コラム「風車」2017年10月

コラム「風車」2017年10月

千葉地裁判決に驚いた。海抜10mを超える津波について、遅くとも2006年までに「発生し得ることを予見できた」と言いながら、回避措置を採ったとしても「本件事故を回避できなかった可能性もある」から、措置を講じなかった国に責任はないという。

苦し紛れの責任回避措置と言うべきか。東京電力にも、責任はないこととなる。そんな理屈が通るなら、本件すなわち東京電力福島第一原発事故に限らず、あらゆる事故の責任が問えなくなりそうだ。確かに結果として「回避できなかった可能性もある」にせよ、回避措置を回避してよいわけがない。

東京電力では、具体的にリスクを認識し、海抜10m盤の敷地の上にさらに10mの防潮堤(計20m)を設置する計画をつくっていた――と、同電力経営幹部らの告訴から強制起訴・公判に至る運動は明らかにしている。経済性を優先して計画を握りつぶした責任は厳しく問われなくてはならない。

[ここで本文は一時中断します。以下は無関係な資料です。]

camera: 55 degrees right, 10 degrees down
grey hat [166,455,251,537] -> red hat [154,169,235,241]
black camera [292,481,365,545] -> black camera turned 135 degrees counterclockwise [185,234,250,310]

なお付言すれば、本来は防潮堤を設置するより廃炉とすべきだった。その回避措置なら、回避の可能性は格段に高まったはずだ。浜岡では海抜22m、女川では29mと防潮堤の高さを競っているが、そんなおぞましい対策で、もともと建ててはいけなかった場所に、建ててはいけないものが建っていてよいとする考えこそが誤りだろう。